CIOs as Chief Insight Officer: How to Reach the High Level of IT Maturity

CIOs need to capture the full picture, the holistic business insight, rather than IT picture only.

If traditional IT organizations act more like a service provider and builder, and then digital IT acts more as a business solutionary and an orchestrator, to conduct an information-mature, customer-centric digital organization. To lead effectively, CIOs need to deal with constant ambiguity and digital disruptions, as they continue to be put on the front line, they need to ensure their organization is ready for changes, space and time are made to scope, plan, and execute. Due to change nature of technology and fast growth of information, CIOs naturally gravitate to a leadership role when things are unknown, things will change, technology is involved, or a tough business problem has to be solved. They must act as “Chief Insight Officer,” to bring unique insight to the big table, and keep improving IT maturity to get digital ready.

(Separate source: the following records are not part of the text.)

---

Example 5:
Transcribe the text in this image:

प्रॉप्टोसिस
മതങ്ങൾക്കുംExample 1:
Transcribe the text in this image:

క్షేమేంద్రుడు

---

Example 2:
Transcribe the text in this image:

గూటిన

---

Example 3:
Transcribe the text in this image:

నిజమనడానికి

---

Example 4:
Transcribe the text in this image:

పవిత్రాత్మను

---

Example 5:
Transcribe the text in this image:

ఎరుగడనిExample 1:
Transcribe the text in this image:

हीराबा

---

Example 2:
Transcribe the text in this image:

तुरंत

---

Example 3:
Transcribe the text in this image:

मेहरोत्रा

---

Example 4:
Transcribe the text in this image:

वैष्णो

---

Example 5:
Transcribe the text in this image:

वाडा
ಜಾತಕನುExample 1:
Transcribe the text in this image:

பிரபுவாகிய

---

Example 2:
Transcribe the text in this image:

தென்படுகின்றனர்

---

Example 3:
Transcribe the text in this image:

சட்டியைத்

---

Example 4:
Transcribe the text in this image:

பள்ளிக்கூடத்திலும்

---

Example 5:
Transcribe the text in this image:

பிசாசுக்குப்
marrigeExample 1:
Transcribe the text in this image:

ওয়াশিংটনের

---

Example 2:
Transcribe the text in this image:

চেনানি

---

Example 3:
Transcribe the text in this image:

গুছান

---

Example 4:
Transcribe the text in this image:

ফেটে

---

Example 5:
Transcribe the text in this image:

Digital CIOs understand business needs and shorten IT delivery cycle: The best way to bridge the IT-business gap and achieve trustful partnership is to learn each other via empathetic listening and intellectual inquisitiveness. The CIO needs to understand the needs of the different business units, but business needs/vision should be spelled out by their functional leaders. Be careful, you do not want to come across as having a solution looking for a problem. CIOs need to know and relate to the business value and how they quantify that value first before you can add value to it. So let them tell you their stories, their pains, and expectations. From IT management perspective, application development can add value to any organization if it understands the various business lines needs and wants; it can also provide cross-line synergies by understanding the interfaces between lines, understands the organization’s internal directors/goals, the future of the industry, and strategic vision of the company. CIOs can either buy or build, to expedite IT delivery cycle, IT leaders need to leverage the available products/services from vendors, also build the stuff which is critical to enable the business, but not commercially available or create significant barriers either in cost or capability. Any effort that allows a CIO to deliver value to his/her customers faster than the competition or helps IT to build the differentiated capability to drive business growth is worth unrelenting focus.

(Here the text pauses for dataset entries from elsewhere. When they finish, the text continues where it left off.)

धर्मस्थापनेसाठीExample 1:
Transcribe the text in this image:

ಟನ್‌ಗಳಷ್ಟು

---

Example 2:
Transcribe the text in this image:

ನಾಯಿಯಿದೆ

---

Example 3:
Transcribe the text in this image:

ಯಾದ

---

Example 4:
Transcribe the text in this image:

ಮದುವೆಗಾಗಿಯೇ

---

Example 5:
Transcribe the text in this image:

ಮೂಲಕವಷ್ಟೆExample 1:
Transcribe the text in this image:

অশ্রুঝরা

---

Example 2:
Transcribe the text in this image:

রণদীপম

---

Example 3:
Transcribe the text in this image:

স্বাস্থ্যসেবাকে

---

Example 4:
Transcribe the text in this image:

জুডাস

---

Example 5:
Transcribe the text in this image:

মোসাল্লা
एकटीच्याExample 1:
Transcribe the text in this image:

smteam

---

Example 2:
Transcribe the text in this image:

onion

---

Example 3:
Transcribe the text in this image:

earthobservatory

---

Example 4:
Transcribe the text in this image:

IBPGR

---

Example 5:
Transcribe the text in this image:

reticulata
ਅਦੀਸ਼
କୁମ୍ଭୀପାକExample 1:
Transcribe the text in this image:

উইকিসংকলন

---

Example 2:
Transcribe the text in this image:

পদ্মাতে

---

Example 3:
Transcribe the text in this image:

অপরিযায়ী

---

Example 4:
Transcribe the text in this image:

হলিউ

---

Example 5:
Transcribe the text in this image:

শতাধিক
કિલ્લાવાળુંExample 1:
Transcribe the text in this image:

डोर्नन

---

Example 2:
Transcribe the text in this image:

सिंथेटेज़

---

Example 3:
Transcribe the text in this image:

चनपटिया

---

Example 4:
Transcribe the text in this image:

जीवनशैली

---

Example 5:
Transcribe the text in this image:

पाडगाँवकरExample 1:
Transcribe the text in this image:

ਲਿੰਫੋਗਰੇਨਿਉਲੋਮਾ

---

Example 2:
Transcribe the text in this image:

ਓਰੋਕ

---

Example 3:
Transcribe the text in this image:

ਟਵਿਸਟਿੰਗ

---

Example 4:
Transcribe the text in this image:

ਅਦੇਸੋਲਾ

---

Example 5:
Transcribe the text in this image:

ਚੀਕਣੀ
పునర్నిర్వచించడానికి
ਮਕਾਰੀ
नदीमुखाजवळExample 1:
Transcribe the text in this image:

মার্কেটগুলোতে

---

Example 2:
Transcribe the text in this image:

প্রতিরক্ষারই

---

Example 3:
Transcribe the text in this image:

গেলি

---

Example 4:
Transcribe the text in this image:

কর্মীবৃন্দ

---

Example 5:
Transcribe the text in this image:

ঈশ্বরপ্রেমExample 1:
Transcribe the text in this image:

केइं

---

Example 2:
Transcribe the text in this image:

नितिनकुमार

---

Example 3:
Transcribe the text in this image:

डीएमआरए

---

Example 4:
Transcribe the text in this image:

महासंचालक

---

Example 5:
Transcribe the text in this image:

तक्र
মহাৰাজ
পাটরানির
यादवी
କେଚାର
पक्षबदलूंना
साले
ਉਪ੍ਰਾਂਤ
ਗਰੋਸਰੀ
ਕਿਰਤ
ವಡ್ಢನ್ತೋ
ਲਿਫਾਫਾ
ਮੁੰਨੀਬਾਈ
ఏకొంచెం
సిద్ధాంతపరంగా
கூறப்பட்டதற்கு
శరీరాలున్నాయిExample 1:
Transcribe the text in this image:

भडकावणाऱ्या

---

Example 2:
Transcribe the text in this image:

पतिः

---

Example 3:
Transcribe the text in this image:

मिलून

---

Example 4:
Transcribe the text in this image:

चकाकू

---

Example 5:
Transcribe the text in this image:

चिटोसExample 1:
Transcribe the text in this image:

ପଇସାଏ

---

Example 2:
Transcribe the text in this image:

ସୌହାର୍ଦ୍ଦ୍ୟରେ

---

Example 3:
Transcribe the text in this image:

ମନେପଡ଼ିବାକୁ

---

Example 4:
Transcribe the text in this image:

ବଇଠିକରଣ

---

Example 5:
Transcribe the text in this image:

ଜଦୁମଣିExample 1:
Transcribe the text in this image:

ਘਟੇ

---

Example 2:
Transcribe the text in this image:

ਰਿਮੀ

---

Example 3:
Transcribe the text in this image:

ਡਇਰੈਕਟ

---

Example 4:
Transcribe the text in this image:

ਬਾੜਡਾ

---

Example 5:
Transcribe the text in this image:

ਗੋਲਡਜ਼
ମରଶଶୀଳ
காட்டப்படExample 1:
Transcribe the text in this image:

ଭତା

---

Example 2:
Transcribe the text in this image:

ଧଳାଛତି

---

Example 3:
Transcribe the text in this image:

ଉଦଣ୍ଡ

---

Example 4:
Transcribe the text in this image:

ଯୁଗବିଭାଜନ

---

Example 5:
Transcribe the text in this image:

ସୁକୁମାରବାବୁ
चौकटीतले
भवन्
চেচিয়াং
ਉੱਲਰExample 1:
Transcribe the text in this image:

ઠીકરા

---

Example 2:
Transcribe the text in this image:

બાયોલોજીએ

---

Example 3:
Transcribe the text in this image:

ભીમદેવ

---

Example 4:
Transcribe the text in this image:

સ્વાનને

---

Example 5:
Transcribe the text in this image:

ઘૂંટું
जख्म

Digital CIOs can provide a holistic business insight via effective information management: Keep in mind, the CIO is a business executive first, an IT manager for the second. CIOs as “Chief Insight Officer” means that they can manage information well, abstract real-time business insight and bring unique value to catalyze business growth. If there is a conflict inherent in serving both individual business units and the enterprise as a whole, as the rationalization in many cases serves the enterprise at the cost of specific units. Thus, CIOs need to capture the full picture, the holistic business insight, rather than IT picture only. CIOs can provide valuable insight in the form of money saved, revenue from new unexplored business idea etc. CIOs can build business competency as many businesses will plateau without IT, so there is a co-dependency that should be recognized in a mature, with a respectful manner that facilitates strategic goals and objectives of the enterprise. It’s a team effort!

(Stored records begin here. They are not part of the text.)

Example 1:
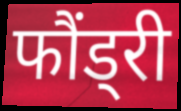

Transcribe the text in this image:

फौंड्री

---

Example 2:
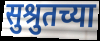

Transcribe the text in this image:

सुश्रुतच्या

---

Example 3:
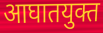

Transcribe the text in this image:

आघातयुक्त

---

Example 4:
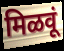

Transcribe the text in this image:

मिळवूं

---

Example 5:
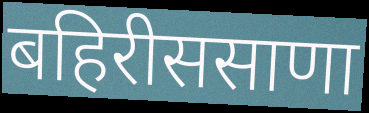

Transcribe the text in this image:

बहिरीससाणा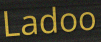
Ladoo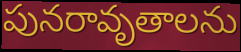
పునరావృతాలను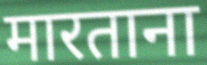
मारताना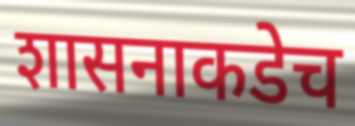
शासनाकडेचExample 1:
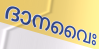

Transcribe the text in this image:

ദാനവൈഃ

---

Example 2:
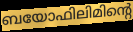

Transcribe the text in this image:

ബയോഫിലിമിന്റെ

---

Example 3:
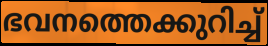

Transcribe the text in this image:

ഭവനത്തെക്കുറിച്ച്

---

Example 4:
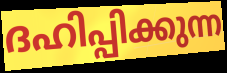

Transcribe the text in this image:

ദഹിപ്പിക്കുന്ന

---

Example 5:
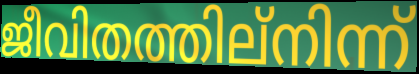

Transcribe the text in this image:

ജീവിതത്തില്നിന്ന്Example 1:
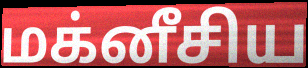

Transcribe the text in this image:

மக்னீசிய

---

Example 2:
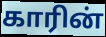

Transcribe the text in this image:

காரின்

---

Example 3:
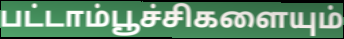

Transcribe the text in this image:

பட்டாம்பூச்சிகளையும்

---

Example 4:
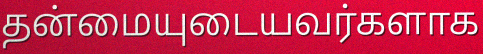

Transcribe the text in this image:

தன்மையுடையவர்களாக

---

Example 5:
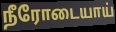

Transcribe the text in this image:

நீரோடையாய்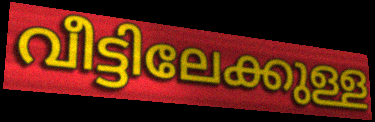
വീട്ടിലേക്കുള്ള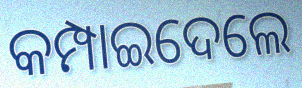
କମ୍ପାଇଦେଲେ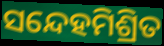
ସନ୍ଦେହମିଶ୍ରିତ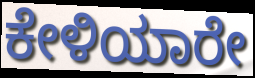
ಕೇಳಿಯಾರೇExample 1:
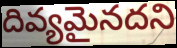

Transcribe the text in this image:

దివ్యమైనదని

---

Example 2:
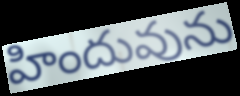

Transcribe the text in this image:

హిందువును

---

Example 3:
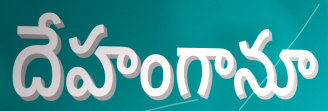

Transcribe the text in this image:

దేహంగానూ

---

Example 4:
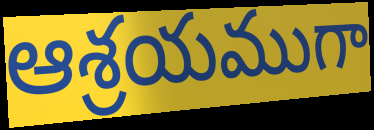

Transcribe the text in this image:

ఆశ్రయముగా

Digital CIOs make IT more transparent and advocate IT organization as the business partner: Traditional IT was run as an isolated support function and being perceived as a cost center. To improve IT maturity. CIOs as “Chief Insight Officer” need to practice critical thinking and creative thinking, convey a clear message to have the business buy-in, invite the business to learn IT and provide feedback for IT improvement. The best CIOs are good salespeople who see opportunities to save money, become more customer experience oriented, or come up with definitive competitive advantages, and with a business mindset. CIOs as the “Chief Insight Officer” with effective IT promotion skill know how to explain technical concepts to technical people and non-technical people, without “lost in translation.” They also have the expertise to understand the value and benefit of an IT initiative and how that will positively change an organization or business process. IT needs to communicate the new perspective effectively in order for the organization as a whole to improve business maturity and move forward on the journey of digital transformation with a steadfast pace.


The most wanted vision is insight. Thus, CIOs have to foresee, anticipate business needs for information and then prepare and gear up the information systems to not only make pertinent information readily to top business decision makers but also preempt the need and present the value accordingly. CIOs as “Chief Insight Officer” have an in-depth understanding of the business, they can manage business information effectively and run a real-time, smart business effortlessly.